ACE-M: Automated Control Flow Integrity Enforcement Based on MPUs at the Function Level

Abstract

Control-flow integrity(CFI) ensures that the execution flow of a program follows the control-flow graph(CFG) determined at compile time. CFI is a security technique designed to prevent runtime attacks such as return-oriented programming (ROP). With the development of the Internet of Things (IoT), the number of embedded devices has increased, and security and protection techniques in embedded systems have become important. Since the hardware-based CFI technique requires separate hardware support, it is difficult to apply to an embedded device that is already arranged. In this paper, we propose a function-level CFI technique named ACE-M, which uses the memory protection unit (MPU) included in most embedded devices. MPU may provide attributes such as read-write-execute to the memory area.
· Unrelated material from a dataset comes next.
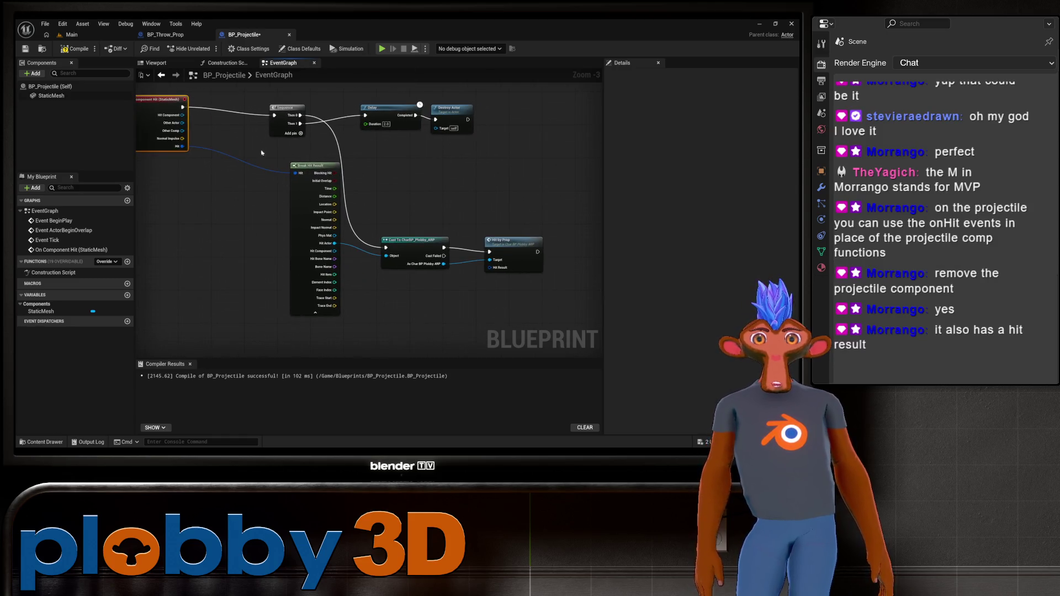
{"action": "scroll", "coordinate": [314, 229], "scroll_direction": "up", "scroll_amount": 4}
ACE-M has three steps: (1) initiate—inserts an MPU-related function into a specific position; (2) profiling—provides information for MPU configuration. After the initation step, several pieces of information can be determined; (3) set—modify the already-inserted function’s arguments. We propose a design that supports the MPU. In our model, the MPU becomes a control flow monitor that detects control flow errors(CFEs), and the inserted codes cause the MPU to act as a control flow checker. If the program deviates from the original control flow, the MPU raises an exception since its corresponding area will not be included in the executable area. This approach not only verifies the target address but also guarantees the running position. Our technique can detect any modification of the program counter (PC) to an arbitrary address.